During the 2016 presidential election, a huge focal point of Republican criticism was Secretary Hillary Clinton's use of a private email server while she was working at the State Department. President Trump brought it up on countless occasions; crowds at his rallies sometimes even broke out in the now infamous chant "Lock her up." This was an apparent response to what they understood as a crime, and the private email controversy undoubtedly impacted voter perceptions of Clinton. So it is no small deal that The Indianapolis Star is now reporting that Vice President Mike Pence also used a private email account while he served as governor of Indiana, though the two circumstances are not identical.
Not only did Pence use an unsecured AOL email account, but it was also hacked. Apparently, this security breach came to light after all of Pence's contacts received a fraudulent email claiming that he and his wife had been trapped in the Philippines, followed by requests for money. After that little embarrassment, Pence switched to a different system, and has since changed email accounts once more. One assumes that Pence, and all of Trump's administration, are now using only government-run and approved accounts, given the amount of criticism heaped on Clinton for not doing so.
Rather surprisingly, the law in Indiana allows for government officials to keep and use private email, even while conducting state business. They are still required to keep copies of any state-related exchanges, but of course the immediate question there is: Who monitors and ensures that such records are indeed maintained?
After all, within the Trump accusation of Clinton deleting 33,000 emails after she'd received a subpoena from the House Select Committee on Benghazi was an implicit accusation. Because surely somewhere within those supposedly "personal" 33,000 deletions were compromising, work-related exchanges! No one besides Clinton has any way of knowing, but that's not the point. The point is that the same principle must then apply to Pence in Indiana as well.
Still, according to Marc Lotter, Pence's press secretary, drawing an equivalence between Pence's AOL account and Clinton's private server is "absurd." He points out that Pence did not handle any classified documents on his email, and that unlike Clinton, Pence did not build his own server.
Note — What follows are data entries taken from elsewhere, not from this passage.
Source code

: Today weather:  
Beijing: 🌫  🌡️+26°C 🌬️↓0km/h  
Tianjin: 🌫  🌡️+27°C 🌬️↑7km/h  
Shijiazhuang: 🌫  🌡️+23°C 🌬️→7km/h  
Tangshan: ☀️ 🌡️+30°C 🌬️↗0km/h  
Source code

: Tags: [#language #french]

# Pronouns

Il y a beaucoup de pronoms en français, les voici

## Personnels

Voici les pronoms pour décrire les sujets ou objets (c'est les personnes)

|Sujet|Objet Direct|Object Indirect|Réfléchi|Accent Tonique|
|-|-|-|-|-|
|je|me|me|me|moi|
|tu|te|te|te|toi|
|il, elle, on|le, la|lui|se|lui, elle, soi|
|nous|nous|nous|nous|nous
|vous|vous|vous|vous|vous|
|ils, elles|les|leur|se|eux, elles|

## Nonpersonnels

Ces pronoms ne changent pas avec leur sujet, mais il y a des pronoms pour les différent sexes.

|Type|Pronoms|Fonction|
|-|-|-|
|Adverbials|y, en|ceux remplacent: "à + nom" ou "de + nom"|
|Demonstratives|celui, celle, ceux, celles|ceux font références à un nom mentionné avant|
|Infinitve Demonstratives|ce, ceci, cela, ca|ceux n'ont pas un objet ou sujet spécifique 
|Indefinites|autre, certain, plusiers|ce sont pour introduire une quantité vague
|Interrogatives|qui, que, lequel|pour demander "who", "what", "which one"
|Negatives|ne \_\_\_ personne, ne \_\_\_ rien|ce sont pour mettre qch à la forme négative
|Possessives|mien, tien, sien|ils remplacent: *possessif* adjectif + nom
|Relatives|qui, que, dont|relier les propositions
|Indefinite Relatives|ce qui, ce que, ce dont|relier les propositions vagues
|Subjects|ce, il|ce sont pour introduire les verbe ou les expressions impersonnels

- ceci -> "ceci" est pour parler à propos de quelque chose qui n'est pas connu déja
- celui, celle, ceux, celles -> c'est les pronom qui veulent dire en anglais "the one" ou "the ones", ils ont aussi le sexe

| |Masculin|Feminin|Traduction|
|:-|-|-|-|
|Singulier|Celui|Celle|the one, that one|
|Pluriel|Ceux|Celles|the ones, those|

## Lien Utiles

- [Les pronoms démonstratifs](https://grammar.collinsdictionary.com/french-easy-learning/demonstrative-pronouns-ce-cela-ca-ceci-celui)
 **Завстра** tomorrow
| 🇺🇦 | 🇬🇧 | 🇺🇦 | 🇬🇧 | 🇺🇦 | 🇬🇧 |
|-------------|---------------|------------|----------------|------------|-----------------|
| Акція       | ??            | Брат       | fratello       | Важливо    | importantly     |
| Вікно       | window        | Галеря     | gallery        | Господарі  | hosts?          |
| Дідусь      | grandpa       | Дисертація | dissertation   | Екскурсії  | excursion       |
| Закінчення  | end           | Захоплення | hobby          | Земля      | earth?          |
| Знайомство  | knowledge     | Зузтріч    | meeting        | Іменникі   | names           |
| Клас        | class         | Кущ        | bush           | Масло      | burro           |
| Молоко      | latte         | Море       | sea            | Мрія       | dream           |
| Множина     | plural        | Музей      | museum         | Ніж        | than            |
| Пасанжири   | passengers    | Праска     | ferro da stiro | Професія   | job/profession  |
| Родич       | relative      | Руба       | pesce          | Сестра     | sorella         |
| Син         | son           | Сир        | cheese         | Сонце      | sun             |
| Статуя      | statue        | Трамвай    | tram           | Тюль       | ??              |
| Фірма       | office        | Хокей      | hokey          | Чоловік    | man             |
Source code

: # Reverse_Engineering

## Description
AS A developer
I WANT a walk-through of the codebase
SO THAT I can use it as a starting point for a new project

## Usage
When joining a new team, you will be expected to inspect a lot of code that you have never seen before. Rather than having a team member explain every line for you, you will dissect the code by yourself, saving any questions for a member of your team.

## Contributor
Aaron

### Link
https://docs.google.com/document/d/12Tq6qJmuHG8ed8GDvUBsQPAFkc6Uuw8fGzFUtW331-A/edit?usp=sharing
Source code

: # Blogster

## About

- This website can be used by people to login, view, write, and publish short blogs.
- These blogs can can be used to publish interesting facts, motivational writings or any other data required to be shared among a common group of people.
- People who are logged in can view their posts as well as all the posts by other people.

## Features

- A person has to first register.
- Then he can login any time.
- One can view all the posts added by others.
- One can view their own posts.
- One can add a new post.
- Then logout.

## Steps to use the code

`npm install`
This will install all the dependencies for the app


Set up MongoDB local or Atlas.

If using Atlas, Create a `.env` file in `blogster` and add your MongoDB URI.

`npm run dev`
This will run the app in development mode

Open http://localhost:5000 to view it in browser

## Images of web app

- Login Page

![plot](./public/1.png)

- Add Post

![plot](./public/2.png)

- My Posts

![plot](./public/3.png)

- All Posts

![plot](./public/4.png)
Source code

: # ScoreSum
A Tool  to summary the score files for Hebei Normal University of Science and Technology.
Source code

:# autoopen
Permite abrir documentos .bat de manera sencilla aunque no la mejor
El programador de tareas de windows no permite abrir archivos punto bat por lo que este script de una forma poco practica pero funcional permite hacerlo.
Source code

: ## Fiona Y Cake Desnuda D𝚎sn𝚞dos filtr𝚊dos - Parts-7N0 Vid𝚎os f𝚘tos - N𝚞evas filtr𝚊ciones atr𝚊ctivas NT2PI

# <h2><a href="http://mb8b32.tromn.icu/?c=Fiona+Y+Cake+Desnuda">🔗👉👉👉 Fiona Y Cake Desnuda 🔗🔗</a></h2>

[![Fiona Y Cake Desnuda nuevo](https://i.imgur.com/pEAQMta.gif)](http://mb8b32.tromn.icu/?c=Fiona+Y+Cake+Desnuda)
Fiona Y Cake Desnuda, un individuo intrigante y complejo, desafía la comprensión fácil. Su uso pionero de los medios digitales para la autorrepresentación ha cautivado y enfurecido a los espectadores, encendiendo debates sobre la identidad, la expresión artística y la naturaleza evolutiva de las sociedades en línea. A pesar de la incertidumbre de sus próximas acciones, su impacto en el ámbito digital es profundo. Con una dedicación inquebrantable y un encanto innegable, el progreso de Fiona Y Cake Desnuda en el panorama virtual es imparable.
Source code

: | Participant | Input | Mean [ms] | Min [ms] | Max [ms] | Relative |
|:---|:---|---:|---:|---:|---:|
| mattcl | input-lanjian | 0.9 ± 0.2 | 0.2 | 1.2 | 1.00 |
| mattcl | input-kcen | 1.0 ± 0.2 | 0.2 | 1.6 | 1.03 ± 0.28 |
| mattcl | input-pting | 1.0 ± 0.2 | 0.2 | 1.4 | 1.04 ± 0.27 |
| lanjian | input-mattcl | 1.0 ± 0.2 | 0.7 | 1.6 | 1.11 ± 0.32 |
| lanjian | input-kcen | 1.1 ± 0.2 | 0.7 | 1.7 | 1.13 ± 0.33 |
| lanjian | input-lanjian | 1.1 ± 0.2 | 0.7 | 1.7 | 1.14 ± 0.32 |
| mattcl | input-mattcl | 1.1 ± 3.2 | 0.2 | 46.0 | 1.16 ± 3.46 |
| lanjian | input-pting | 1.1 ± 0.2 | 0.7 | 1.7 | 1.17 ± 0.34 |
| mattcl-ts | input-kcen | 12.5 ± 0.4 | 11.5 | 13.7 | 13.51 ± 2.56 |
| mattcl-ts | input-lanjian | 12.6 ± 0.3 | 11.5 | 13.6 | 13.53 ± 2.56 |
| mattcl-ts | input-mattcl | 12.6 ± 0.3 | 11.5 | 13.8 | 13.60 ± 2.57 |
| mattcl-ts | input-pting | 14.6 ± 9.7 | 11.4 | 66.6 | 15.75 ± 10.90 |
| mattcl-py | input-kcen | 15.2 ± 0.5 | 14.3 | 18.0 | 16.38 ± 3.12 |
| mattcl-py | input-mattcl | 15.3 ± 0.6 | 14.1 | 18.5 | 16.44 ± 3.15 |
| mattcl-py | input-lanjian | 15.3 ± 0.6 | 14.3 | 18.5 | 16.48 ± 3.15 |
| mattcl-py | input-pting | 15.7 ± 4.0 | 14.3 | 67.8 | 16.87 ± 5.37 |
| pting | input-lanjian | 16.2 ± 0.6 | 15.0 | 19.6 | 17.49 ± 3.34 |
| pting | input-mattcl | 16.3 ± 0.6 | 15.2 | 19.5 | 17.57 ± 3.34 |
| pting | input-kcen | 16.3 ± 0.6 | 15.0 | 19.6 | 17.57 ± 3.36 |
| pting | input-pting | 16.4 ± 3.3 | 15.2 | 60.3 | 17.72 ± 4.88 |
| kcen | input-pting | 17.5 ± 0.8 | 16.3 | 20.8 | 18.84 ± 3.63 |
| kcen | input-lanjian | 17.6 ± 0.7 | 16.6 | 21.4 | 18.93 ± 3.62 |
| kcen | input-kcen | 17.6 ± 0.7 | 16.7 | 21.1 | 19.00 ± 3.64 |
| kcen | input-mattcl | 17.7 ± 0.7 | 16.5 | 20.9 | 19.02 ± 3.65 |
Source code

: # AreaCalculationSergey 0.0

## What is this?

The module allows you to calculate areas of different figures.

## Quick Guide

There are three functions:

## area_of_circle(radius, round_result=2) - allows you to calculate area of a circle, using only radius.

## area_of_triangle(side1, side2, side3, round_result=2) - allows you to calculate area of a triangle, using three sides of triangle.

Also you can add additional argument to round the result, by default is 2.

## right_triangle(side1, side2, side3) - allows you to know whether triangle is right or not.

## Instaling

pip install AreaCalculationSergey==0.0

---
Sensitive information being subject to hacking at the federal level is also obviously a much more serious threat than at the state level.
That is not to say the security risk of private email in Pence's case was inconsequential. As reported by The Indiana Star, certain discussions involved issues of homeland security, a topic usually taken quite seriously by Republicans. And while Pence critics are jumping all over this story, it remains to be seen if members of his own party — many of whom were quick to condemn Clinton's mishandling of emails — will bring the same judgment to the vice president.